E lei è diventato quella finestra. 
«Non sono molti i romanzieri britannici che scrivono così direttamente degli avvenimenti politici recenti e delle trasformazioni sociali come faccio io. Ne scrivo in maniera letterale, mentre invece hai una scrittrice come Ali Smith che è molto più artistica e obliqua nel suo modo di scrivere della Gran Bretagna contemporanea, un modo molto più indiretto del mio. Posso capire perché io sono un ovvio punto di ingresso, ma la cosa mi mette a disagio, perché la mia prospettiva è la mia e non pretendo di dire la verità oggettiva e imparziale su cosa accade oggi in Gran Bretagna». 
Però anche questo nuovo libro che sembra un «cosy crime» è un libro sullo stato della nazione. 
«Non proprio, perché racconta una storia molto specifica: quello che è successo di particolare in Gran Bretagna è che la destra dura non è emersa come un partito a sé, ma da un partito che decenni fa rappresentava qualcosa e che ora è qualcosa di completamente diverso.

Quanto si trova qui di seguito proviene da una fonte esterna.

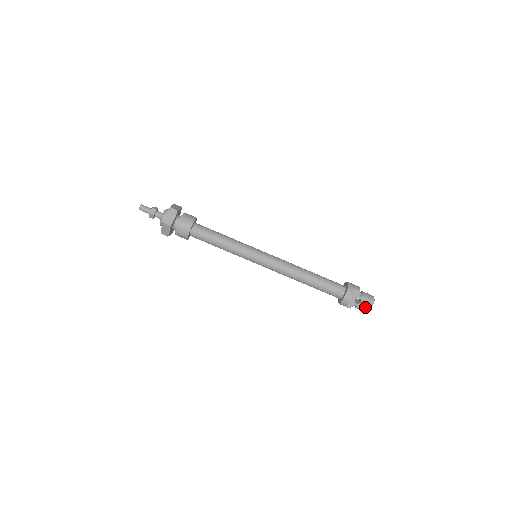
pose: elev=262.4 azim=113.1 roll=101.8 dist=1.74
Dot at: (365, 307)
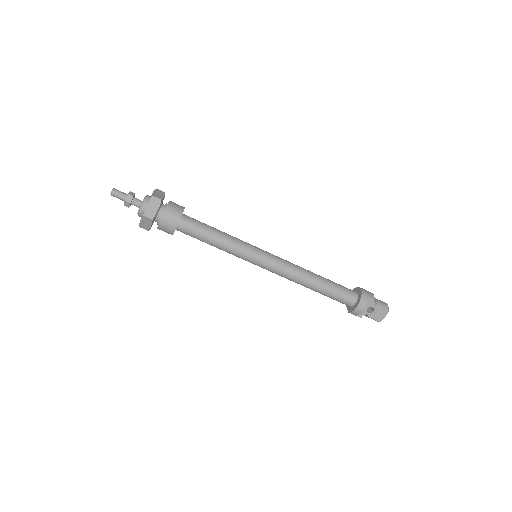
Dot at: (378, 317)
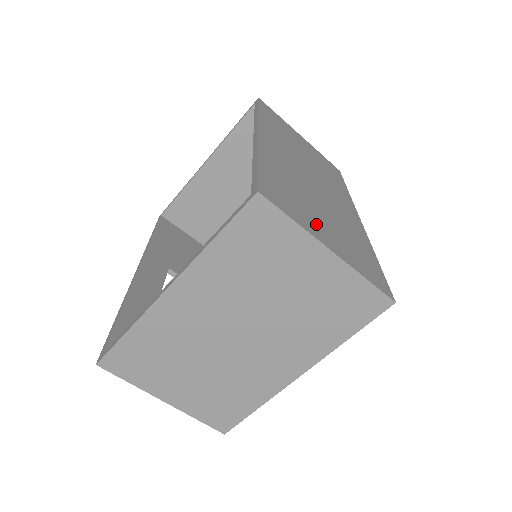
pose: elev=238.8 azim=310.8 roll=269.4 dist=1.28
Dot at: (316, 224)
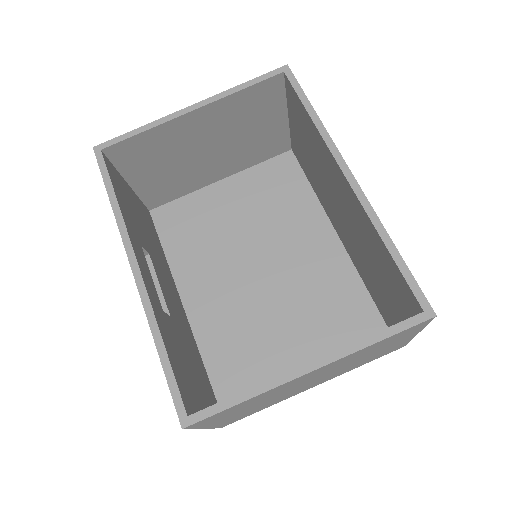
Dot at: occluded
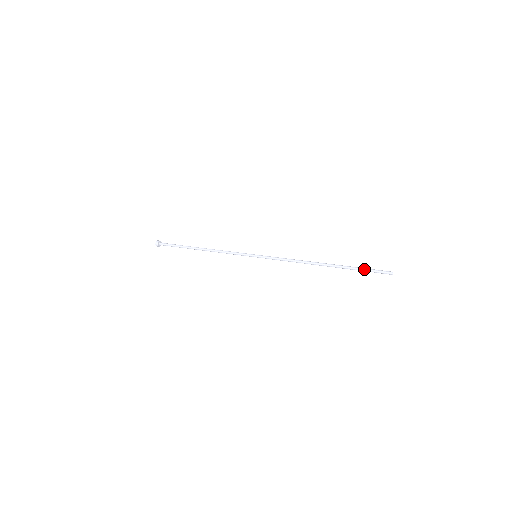
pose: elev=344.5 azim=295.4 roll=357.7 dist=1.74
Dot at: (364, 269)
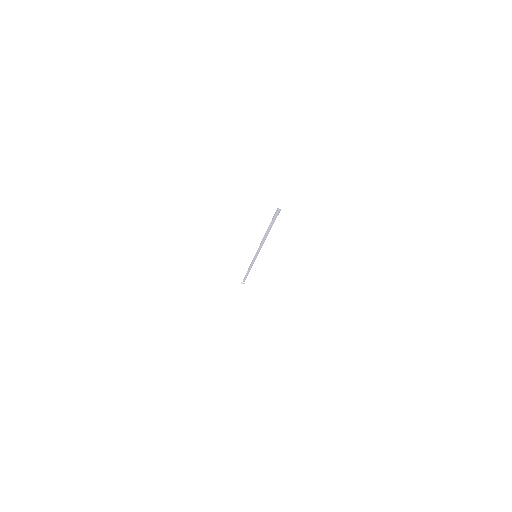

E questo spostamento è avvenuto soprattutto dopo la Brexit e con Boris Johnson». 
Nonostante tutto, lei resta ottimista? 
«Per temperamento sono un pessimista e credo sia per questo che scrivo commedie: gli scrittori comici sono sempre pessimisti, ci volgiamo alla commedia perché è l’unico modo in cui riusciamo a sentirci più allegri. Ma speriamo che quando leggono i nostri libri, anche i lettori si sentano più allegri».